Jane refused a bulletproof vest. The chief negotiator started talking at her, telling her what she mustn’t do, giving her a crash course in hostage psychology. As far as Paz could see, she was ignoring him entirely, eyes half closed, her left hand clutched around the little bag of powder. Then she seemed to snap awake. She caught Paz’s eye.

“Detective Paz, listen to me?I may not come out of there. If I don’t, I want you to promise me that you’ll get Luz to my family. She likes you. I don’t want her caught in the bureaucracy, foster homes … There’s a lawyer’s card in my bag. He’ll know what to do, but I want you to take her to Sionnet. Will you promise me that?”

Paz swallowed a large gob of spit and said that he would.

“Thank you. If I do come out, I want you to physically take me to an empty room, put me in, and lock the door. Don’t listen to anything I say, just do that. Oh, and there has to be a flame burning in the room, a candle, a gas burner, anything. It’s critical to have a fire. Can you do that?”

“Sure, no problem,” said Paz, and watched her pick up the tray of bread and wine and walk off down the hallway to the door of Chief Horton’s office. She paused, while the negotiators called Barlow and made sure that he knew that a woman was coming through the door with the delivery. The negotiator said, “Go!” Jane opened the door and walked through it. Paz pulled a fat plumber’s candle out of an emergency box and set it alight on a desk in an empty office. Then he rushed back to the monitors.

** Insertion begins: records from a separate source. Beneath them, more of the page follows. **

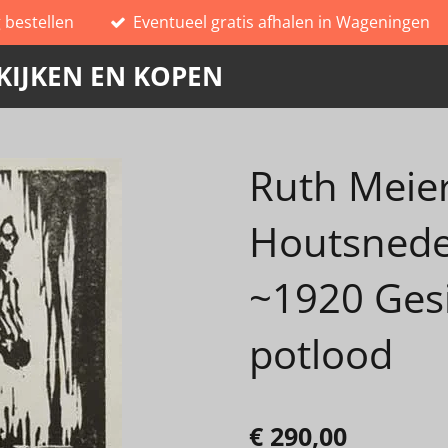
g bestellen
Eventueel gratis afhalen in Wageningen
KIJKEN EN KOPEN
Ruth Meier
Houtsnede
~1920 Ges
potlood
€ 290,00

Jane was standing by the chief’s desk. She had obviously just put down her tray. Barlow was still ranting, pistol in hand. It was hard to see the expression on his face because of the camera angle. Only the top and back of Jane’s head were visible. Barlow was saying, “… and I will give power unto my two witnesses … power, and if any man, if any man hurt them fire proceedeth out of their mouths and devoureth their enemies …” Paz saw Jane toss some powder in the air and step close to Barlow, who snarled something unintelligible and pointed his pistol at Jane. Jane brushed by the gun and placed her hands on Barlow’s cheeks. Barlow staggered backward and stared up, directly at the camera, a look of surprise on his face. Then his head rolled back on his neck and he fell to the floor. They saw Jane stagger at that moment, cling to the desk for support, and then move shakily toward the door.